Bonsal also rejected the plaintiffs' equal protection arguments. Citing the U.S. Supreme Court's decision in Semler v. Oregon State Board of Dental Examiners, 294 U.S. 608 (1935), which held that the profession of medicine demands "different standards of conduct from those which are traditional in the competition of the marketplace," Bonsal held that the state, in the exercise of its police power, can ban commercial practices in the field of medicine that violate the state's public policy. Based upon the testimony obtained at the state Senate's and attorney general's hearings, the Judge reasoned, the Legislature could well find:
… that the commercial activities of the profit agencies, in making direct referrals to selected medical facilities, were inimical to the public interest and violated the public policy of the state.

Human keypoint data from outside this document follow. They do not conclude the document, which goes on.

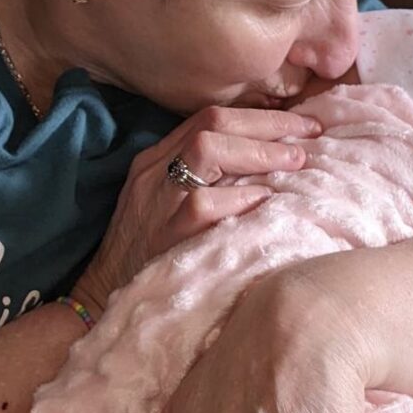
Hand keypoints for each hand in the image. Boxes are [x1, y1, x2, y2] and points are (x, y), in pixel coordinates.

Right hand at [72, 106, 320, 308]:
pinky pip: (202, 205)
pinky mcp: (162, 234)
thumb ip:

The legislature could also find a valid distinction between the activities of the profit agencies and the non-profit agencies, so that only the former need be banned.
He therefore concluded that the statute's distinction between non-profit and for-profit operations was rationally related to a legitimate state end.
Conclusion
In recent decades, market forces have greatly changed the way that health care is delivered in New York and the rest of the nation. There is a certain quaintness in encountering past legislative and judicial expressions of concern about freeing the profession of medicine "to as great an extent as possible, from all taints of commercialism," Williamson v. Lee Optical of Oklahoma, 348 U.S. 483, 291 (1955) and to the deference once given to nonprofits over for-profits. The fact is that, in today's world, non-profit health care providers operate in much the same way as their for-profit counterparts. Innovative approaches to the delivery of medical care continue to come from both sectors, and continue to improve the quality and cost-effectiveness of health care services.
Although PHL Article 45 and §2801 were intended to address particular abuses that occurred some 50 years ago, they nonetheless remain in effect, and have the potential to derail what might otherwise appear to be a reasonable business model. When advising clients on any arrangements involving the referral of patients, it is incumbent upon lawyers to be familiar with this law, the federal Anti-Kickback Statute 42 U.S.C. §1320a-7b(b), the Stark Anti-Referral Law 42 U.S.C. §1395nn, and all other federal and state laws and regulations that relate to such referrals.
Francis J. Serbaroli is a shareholder in Greenberg Traurig and the former vice chair of The New York State Public Health Council.